Когда Чишек готовился к священническому служению, ему и в голову не приходили те обстоятельства, в которых он окажется. Сначала в Польше, затем на Лубянке и в сибирском лагере, и, наконец, в красноярской ссылке он попадал в условия, которые сам для себя ни за что бы не выбрал. У него не было христианских книг и почти никакого христианского общения. Вино и хлеб для Евхаристии он добывал и проносил тайком. Любая миссионерская деятельность была запрещена. Одно время Чишек даже чувствовал себя преданным: слишком уж расходилось его реальное служение с тем, чего он ожидал.

--------

- Текущее задание:
Ответьте, пожалуйста: что Чишек, согласно тексту о нём, добывал и проносил тайком?

--------

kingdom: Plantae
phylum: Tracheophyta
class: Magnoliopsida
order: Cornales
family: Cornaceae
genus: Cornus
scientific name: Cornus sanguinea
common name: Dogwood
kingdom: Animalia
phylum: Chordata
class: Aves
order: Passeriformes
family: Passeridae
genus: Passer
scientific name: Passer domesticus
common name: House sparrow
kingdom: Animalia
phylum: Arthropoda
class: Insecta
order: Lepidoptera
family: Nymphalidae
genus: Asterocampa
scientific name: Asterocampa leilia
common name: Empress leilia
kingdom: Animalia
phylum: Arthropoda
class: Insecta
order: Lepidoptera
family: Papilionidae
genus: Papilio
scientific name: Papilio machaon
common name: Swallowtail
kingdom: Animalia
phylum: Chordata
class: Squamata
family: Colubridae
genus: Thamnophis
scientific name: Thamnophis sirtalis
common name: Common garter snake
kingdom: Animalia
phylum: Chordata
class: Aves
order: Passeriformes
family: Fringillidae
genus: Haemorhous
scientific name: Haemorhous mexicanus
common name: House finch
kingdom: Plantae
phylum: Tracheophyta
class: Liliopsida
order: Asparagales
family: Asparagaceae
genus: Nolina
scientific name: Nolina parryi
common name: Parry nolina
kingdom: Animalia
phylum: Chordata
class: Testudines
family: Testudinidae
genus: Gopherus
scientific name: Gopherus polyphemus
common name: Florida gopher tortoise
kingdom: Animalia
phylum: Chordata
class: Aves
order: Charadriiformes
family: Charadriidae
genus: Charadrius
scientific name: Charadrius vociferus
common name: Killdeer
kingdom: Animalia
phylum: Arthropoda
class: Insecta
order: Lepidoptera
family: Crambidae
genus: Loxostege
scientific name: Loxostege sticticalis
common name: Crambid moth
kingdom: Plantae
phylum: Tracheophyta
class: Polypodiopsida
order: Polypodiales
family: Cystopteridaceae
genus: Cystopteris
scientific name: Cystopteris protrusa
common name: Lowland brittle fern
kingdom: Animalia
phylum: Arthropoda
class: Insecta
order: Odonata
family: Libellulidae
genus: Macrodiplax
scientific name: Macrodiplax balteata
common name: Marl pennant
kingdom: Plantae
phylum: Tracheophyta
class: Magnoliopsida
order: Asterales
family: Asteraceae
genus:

--------

- Результат задания:
Вино и хлеб для Евхаристии.